最近の研究(Nature Medicine誌 2025年1月13日)によると、アメリカでは2060年までに認知症になる人数が、今の2倍の100万人になると予測されています。日本でも高齢化が進み、60歳以上の人が生涯のうちに認知症になる可能性は55%といわれています。これは少し怖い数字に感じるかもしれませんが、実は医療の進歩などで長生きできる人が増えたことが一つの理由です。つまり、心臓病やがんで若くして亡くなる人が減ったため、認知症になる可能性の高い年齢まで生きられる人が増えたのです。

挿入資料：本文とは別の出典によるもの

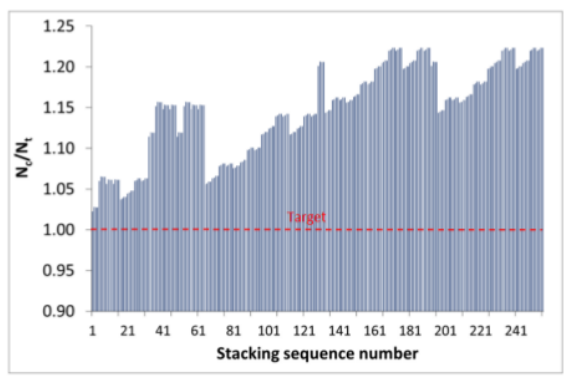
Figure 11: The first mode shape of [±45 2 ] s laminated plate (B4 speci- men); m = 2, n = 1 , top view (left) and side view (right). The contour indicates ratio of w / w max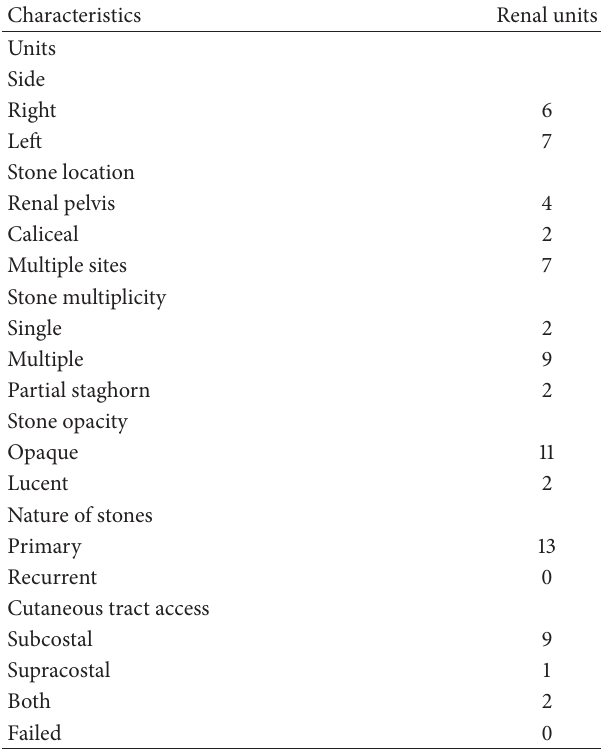
Table 3: Stone characteristics and puncture locations.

認知症は特に高齢者に多い病気で、75歳では約4%、85歳では20%近くの人が発症するといわれています。しかし、 研究では、認知症の約45%は生活習慣の改善などで予防や発症を遅らせることができるとされています。具体的には次のような取り組みが効果的です。

認知症を防ぐためにできること

  • 質の高い教育を受け、中年期には認知能力を刺激する活動を行う
  • 難聴の場合には、補聴器を利用できるようにし、有害な騒音への暴露(ばくろ、さらされること)を避ける
  • うつ病を効果的に治療する
  • コンタクトスポーツ(競技者間の接触があるスポーツ)をするときや自転車に乗るときには、ヘルメットや頭部保護具を使う
  • 運動をする
  • 喫煙を減らす
  • 高血圧を予防・治療する
  • 中年期以降の高コレステロールを予防・治療する
  • 糖尿病の予防・治療をする
  • 健康的な体重を維持する
  • 過度な飲酒を減らす
  • コミュニティ活動への参加を通じて社会的孤立を予防する
  • 視力低下の予防・治療をする
  • 大気汚染への暴露を避ける

また、薬による治療も進歩しています。高血圧やコレステロールを下げる薬は認知症予防に役立つと考えられています。最近では新しい薬が開発され、将来的には発症前に予防することも目指されています。

認知症について心配しすぎる必要はありません

 認知症と診断されることを怖がって受診をためらう人もいますが、早めに相談することでできることはたくさんあります。生活習慣を整えたり、家族や専門家の支援を受けたりすることで、安心して暮らし続けることができます。

大切なのは、現実を受け入れ、できることから始めることです。無理のない範囲で、自分に合った対策をとっていきましょう。健康な心と体を保つことが、認知症の予防につながります。

菊池清志

※本コラムは、情報提供を目的としたものであり、当院・医師の意見・方針を反映したものではございません。